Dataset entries
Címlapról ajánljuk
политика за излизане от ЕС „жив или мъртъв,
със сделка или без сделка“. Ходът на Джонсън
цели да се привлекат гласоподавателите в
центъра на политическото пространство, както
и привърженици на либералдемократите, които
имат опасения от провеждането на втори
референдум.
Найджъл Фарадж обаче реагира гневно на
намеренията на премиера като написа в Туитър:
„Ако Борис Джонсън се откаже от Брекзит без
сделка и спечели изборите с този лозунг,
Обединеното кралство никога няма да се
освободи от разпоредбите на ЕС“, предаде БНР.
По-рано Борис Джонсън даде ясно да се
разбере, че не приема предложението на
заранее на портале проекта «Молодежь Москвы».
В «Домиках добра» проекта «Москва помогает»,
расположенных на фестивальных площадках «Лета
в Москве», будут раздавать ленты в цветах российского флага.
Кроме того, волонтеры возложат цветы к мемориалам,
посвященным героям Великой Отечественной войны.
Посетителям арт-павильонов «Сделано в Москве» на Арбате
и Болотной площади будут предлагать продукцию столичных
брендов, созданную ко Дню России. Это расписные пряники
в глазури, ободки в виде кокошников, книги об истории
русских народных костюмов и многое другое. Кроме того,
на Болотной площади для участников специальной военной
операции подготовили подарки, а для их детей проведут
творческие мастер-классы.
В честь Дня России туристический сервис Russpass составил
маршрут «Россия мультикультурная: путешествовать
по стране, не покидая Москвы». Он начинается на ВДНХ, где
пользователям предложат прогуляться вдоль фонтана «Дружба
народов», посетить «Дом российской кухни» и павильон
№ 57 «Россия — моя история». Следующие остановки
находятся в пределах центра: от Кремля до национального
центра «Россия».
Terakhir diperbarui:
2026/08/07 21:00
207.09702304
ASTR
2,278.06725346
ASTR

Aim of the exercise
Can you give the lines of the records above as a Markdown table with the columns Row and Line, starting at the first line of the records and stopping after the line containing "находятся в пределах", with blank lines left out?

Answer to the problem
| Row | Line |
|---|---|
| 1 | Címlapról ajánljuk |
| 2 | политика за излизане от ЕС „жив или мъртъв, |
| 3 | със сделка или без сделка“. Ходът на Джонсън |
| 4 | цели да се привлекат гласоподавателите в |
| 5 | центъра на политическото пространство, както |
| 6 | и привърженици на либералдемократите, които |
| 7 | имат опасения от провеждането на втори |
| 8 | референдум. |
| 9 | Найджъл Фарадж обаче реагира гневно на |
| 10 | намеренията на премиера като написа в Туитър: |
| 11 | „Ако Борис Джонсън се откаже от Брекзит без |
| 12 | сделка и спечели изборите с този лозунг, |
| 13 | Обединеното кралство никога няма да се |
| 14 | освободи от разпоредбите на ЕС“, предаде БНР. |
| 15 | По-рано Борис Джонсън даде ясно да се |
| 16 | разбере, че не приема предложението на |
| 17 | заранее на портале проекта «Молодежь Москвы». |
| 18 | В «Домиках добра» проекта «Москва помогает», |
| 19 | расположенных на фестивальных площадках «Лета |
| 20 | в Москве», будут раздавать ленты в цветах российского флага. |
| 21 | Кроме того, волонтеры возложат цветы к мемориалам, |
| 22 | посвященным героям Великой Отечественной войны. |
| 23 | Посетителям арт-павильонов «Сделано в Москве» на Арбате |
| 24 | и Болотной площади будут предлагать продукцию столичных |
| 25 | брендов, созданную ко Дню России. Это расписные пряники |
| 26 | в глазури, ободки в виде кокошников, книги об истории |
| 27 | русских народных костюмов и многое другое. Кроме того, |
| 28 | на Болотной площади для участников специальной военной |
| 29 | операции подготовили подарки, а для их детей проведут |
| 30 | творческие мастер-классы. |
| 31 | В честь Дня России туристический сервис Russpass составил |
| 32 | маршрут «Россия мультикультурная: путешествовать |
| 33 | по стране, не покидая Москвы». Он начинается на ВДНХ, где |
| 34 | пользователям предложат прогуляться вдоль фонтана «Дружба |
| 35 | народов», посетить «Дом российской кухни» и павильон |
| 36 | № 57 «Россия — моя история». Следующие остановки |
| 37 | находятся в пределах центра: от Кремля до национального |